A squirrel has stored its acorns in a hole that is 45 feet from the ground in a tall tree. The squirrel starts on a perch 100 feet above the ground. The squirrel moves from the perch down to its stored acorns in 5.25 seconds. Interpret the quotient to describe the rate of change in the squirrel's height above the ground. Give your answer to the nearest hundredth.
To find the rate of change in the squirrel's height above the ground, we need to calculate the difference in height and divide it by the time it takes for the squirrel to change its height.
The initial height of the squirrel is 100 feet above the ground.
The final height of the squirrel is 45 feet above the ground.
Therefore, the difference in height is 100 - 45 = 55 feet.
The time it takes for the squirrel to change its height is 5.25 seconds.
To calculate the rate of change, we divide the difference in height by the time it takes, which is 55/5.25 = 10.48 feet per second.
Therefore, the rate of change in the squirrel's height above the ground is approximately 10.48 feet per second.
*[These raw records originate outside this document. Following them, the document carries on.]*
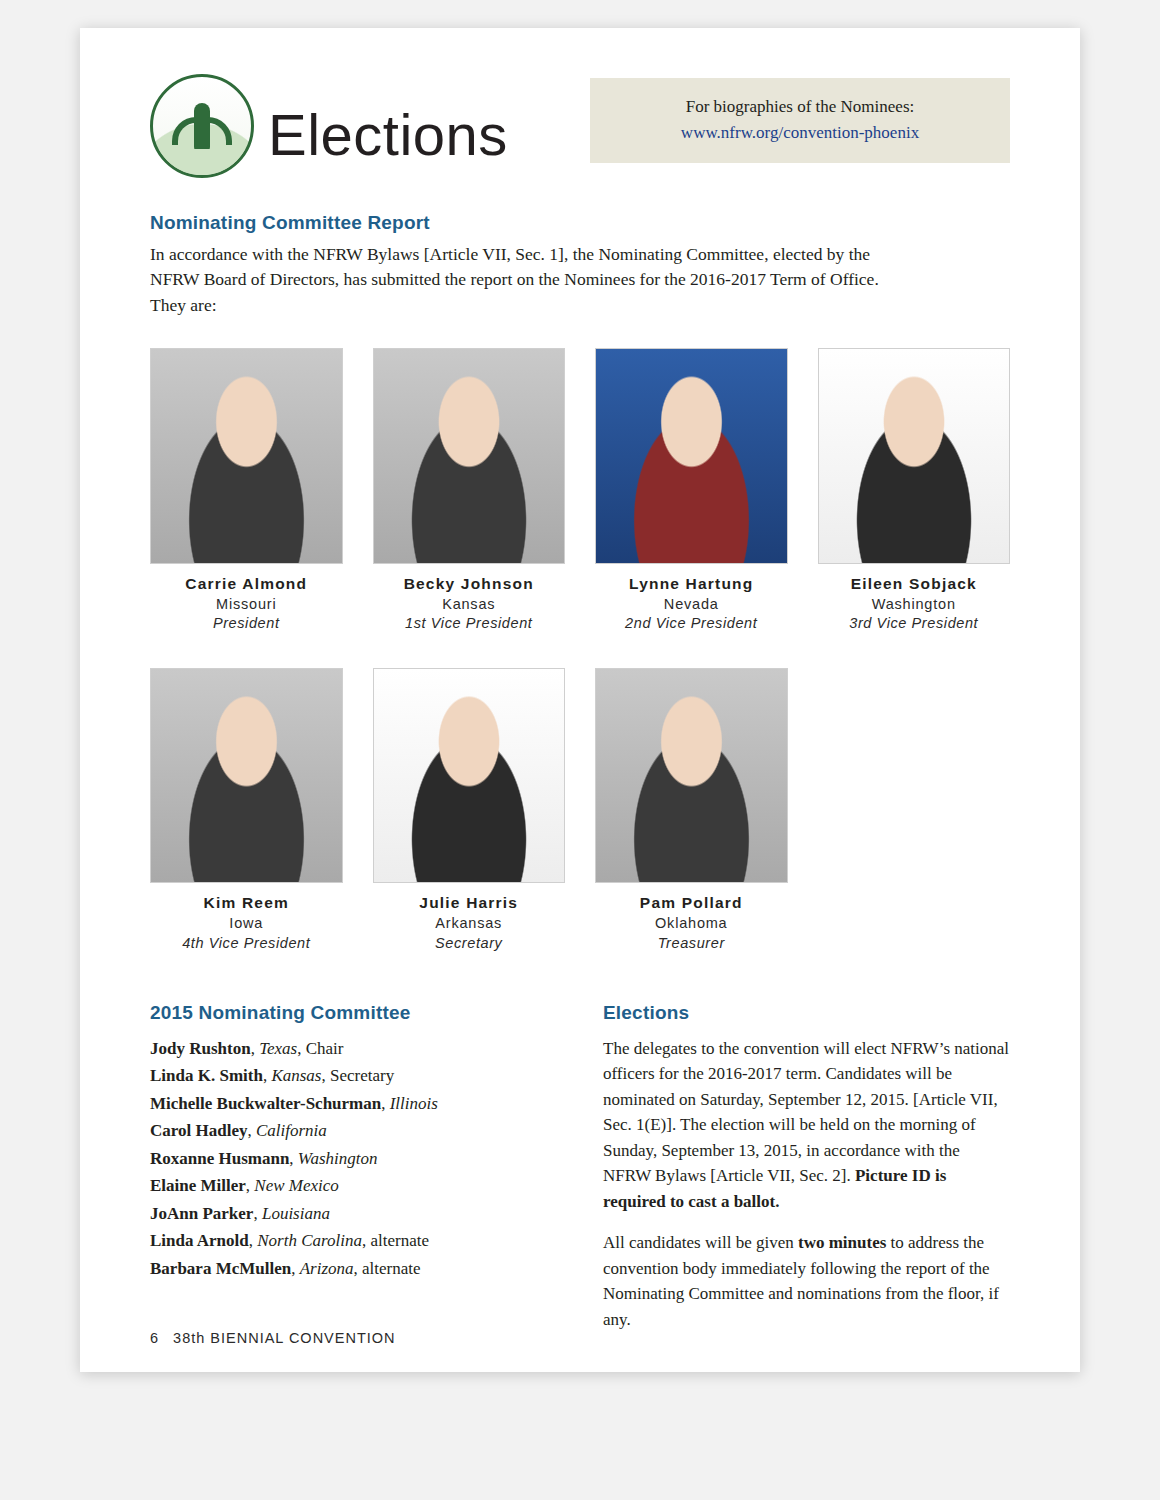Elections
For biographies of the Nominees:
www.nfrw.org/convention-phoenix
Nominating Committee Report
In accordance with the NFRW Bylaws [Article VII, Sec. 1], the Nominating Committee, elected by the NFRW Board of Directors, has submitted the report on the Nominees for the 2016-2017 Term of Office. They are:
Carrie Almond Missouri President
Becky Johnson Kansas 1st Vice President
Lynne Hartung Nevada 2nd Vice President
Eileen Sobjack Washington 3rd Vice President
Kim Reem Iowa 4th Vice President
Julie Harris Arkansas Secretary
Pam Pollard Oklahoma Treasurer
2015 Nominating Committee
Jody Rushton, Texas, Chair
Linda K. Smith, Kansas, Secretary
Michelle Buckwalter-Schurman, Illinois
Carol Hadley, California
Roxanne Husmann, Washington
Elaine Miller, New Mexico
JoAnn Parker, Louisiana
Linda Arnold, North Carolina, alternate
Barbara McMullen, Arizona, alternate
Elections
The delegates to the convention will elect NFRW’s national officers for the 2016-2017 term. Candidates will be nominated on Saturday, September 12, 2015. [Article VII, Sec. 1(E)]. The election will be held on the morning of Sunday, September 13, 2015, in accordance with the NFRW Bylaws [Article VII, Sec. 2]. Picture ID is required to cast a ballot.
All candidates will be given two minutes to address the convention body immediately following the report of the Nominating Committee and nominations from the floor, if any.
638th BIENNIAL CONVENTION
To describe the rate of change in the squirrel's height above the ground, we can divide the change in height by the time it takes for the squirrel to move. In this case, the squirrel moves from the perch at 100 feet above the ground to its stored acorns in a hole that is 45 feet from the ground in 5.25 seconds.
The change in height is given by 100 feet - 45 feet = 55 feet.
To find the rate of change, we divide the change in height by the time it takes: 55 feet / 5.25 seconds ≈ 10.48 feet per second.
Therefore, the rate of change in the squirrel's height above the ground is approximately 10.48 feet per second.
To find the rate of change in the squirrel's height above the ground, we need to calculate how much the squirrel's height decreases in 5.25 seconds.
Given that the squirrel starts on a perch 100 feet above the ground and moves down to its stored acorns, we can subtract the distance the squirrel moves from its initial height to its final height.
The distance moved by the squirrel is equivalent to the height of the tree minus the height of the stored acorns. So, the distance moved by the squirrel is 45 feet.
Therefore, the rate of change in the squirrel's height above the ground can be calculated as the distance moved divided by the time taken. In this case, it is 45 feet / 5.25 seconds.
To find the quotient, divide 45 by 5.25:
45 / 5.25 = 8.57.
Rounding the answer to the nearest hundredth, the rate of change in the squirrel's height above the ground is approximately 8.57 feet per second.